Venezuela: El escándalo de la realidad
“La revolución no es la barricada…”. Ortega y Gasset
Afirma Ortega y Gasset que el radicalismo político no es una actitud originaria, sino más bien una consecuencia del radicalismo del pensamiento. Y tenía razón. Todo lo demás son solamente excusas que ambientan esa pasión especialmente desordenada y peligrosa.
Napoleón Bonaparte todavía fue más crudo cuando con sorna dijo que había sido la vanidad la verdadera partera de la revolución; la libertad fue sólo el pretexto. Me atrevo a complementar al genio militar diciendo que la libertad en manos de los radicales es siempre la excusa para arrebatarnos al resto cualquier significado práctico de esa libertad que con tanto apasionamiento dicen defender. Radical es aquel que no duda en usar incluso la violencia para que el cuerpo social se amolde, cueste lo que cueste, a la cuadrícula de conceptos que una razón enfebrecida ha forjado. De esa urdimbre tratan los fundamentalismos de siempre, también el que a nosotros nos ha tocado sufrir en suerte. Para los radicales la realidad es un aspecto que estorba. Estorban los resultados concretos, pesan las ineficiencias, y molestan intensamente la realidad humana. Para el racionalista, una política de realidades es incluso inmoral.
La moral revolucionaria siempre está pendiente del escándalo que les produce la realidad. Simplemente no la soportan. No soportan por ejemplo que el pueblo no tolere siquiera pensar en despojarse de su espíritu propietario; tampoco que la gente no se convenza que “ser rico es malo” o que importa menos el designio manifiesto de los pueblos irredentos que la prosperidad personal y la calidad de vida de los semejantes. Los radicales simplemente no entienden por qué la vida no se amolda a sus designios, a ese deber ser que según ellos debería ser omnipotente. Los radicales tampoco entienden que su gran limitación, la inmensa ceguera que los torna violentos a los ojos del resto es que transitan los nebulosos espacios de las utopías cuyo único y fatal destino es el fracaso.
El fracaso es un resultado adverso. Es la realidad transformada en situaciones inabordables. Es malogro, esa sensación de ruina en la que todo parece funestamente previsto para que vaya cuesta abajo, y que finalmente lo muestra tal y como es, con todo lo que tiene de pueril y esquemático. Muestra la propuesta lejos de la rimbombancia emocional en toda su pobreza, su sequedad y su rudo formalismo que queda devastada “con el raudal jugoso y espléndido de la vida”. Ortega condena a todas las épocas revolucionarias a una conclusión silenciosa, sin frases, sin gestos, reabsorbida por la sensatez, y nuevamente encausada la gente bajo la más elemental lógica del sentido común que termina por reconocer que no se puede subordinar la vida a la idea, la norma, la institución, al partido o a la despótica voluntad de un radical.
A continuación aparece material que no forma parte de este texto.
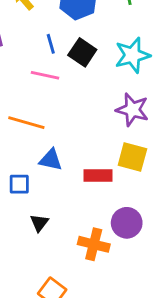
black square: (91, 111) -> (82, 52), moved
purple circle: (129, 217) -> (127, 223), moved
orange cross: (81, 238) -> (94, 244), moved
La revolución que se nos quiso imponer como un monumento sublime a la emancipación del venezolano se ha transformado también en esa trama de superficialidades y reglas forzadas que con tanta lucidez describió el filósofo español. Aquí el tiempo de la seducción dio paso a la época de la infamia y de la pavorosa imposición de la realidad. Esta revolución hiede a fracaso rotundo. Pero también apesta a arrebato, a la ruptura inminente con todas las reglas de civilidad para caer en el desbarranco del despotismo.
Esta revolución, ya lo sabemos todos, hace un tiempito perdió cualquier pudor o compromiso con la estética política. Ya no le importa ninguno de los enunciados que la podían poner al lado de aquellos procesos románticos que con tanta facilidad obnubilan el alma sentimental de los venezolanos. Ya ni eso, ni la consigna bonita.
Es una reducción de insultos, intolerancia, malos resultados y despojo de lo que todavía tenemos que uno bien podría imaginar como la retirada de un ejército que se sabe derrotado pero que no se resigna a dejar posibilidad alguna de reconstrucción.
Es la vanidad llevada a la exacerbación del vicio más rotundo que quiere imponer por la fuerza la idea nefasta de que no hay otra alternativa a esta podredumbre que la cárcel, el destierro o la muerte. Que no hay otra opción que la servidumbre al radicalismo que intenta cuadrar la realidad, pero que no puede hacerlo porque no son parte del mundo, sino del hades utópico, del infierno de ideas inconexas en donde nada es lo que aparenta ser porque ninguna promesa puede ser cumplida. La utopía radical es la exhibición de la locura que intenta hacer política.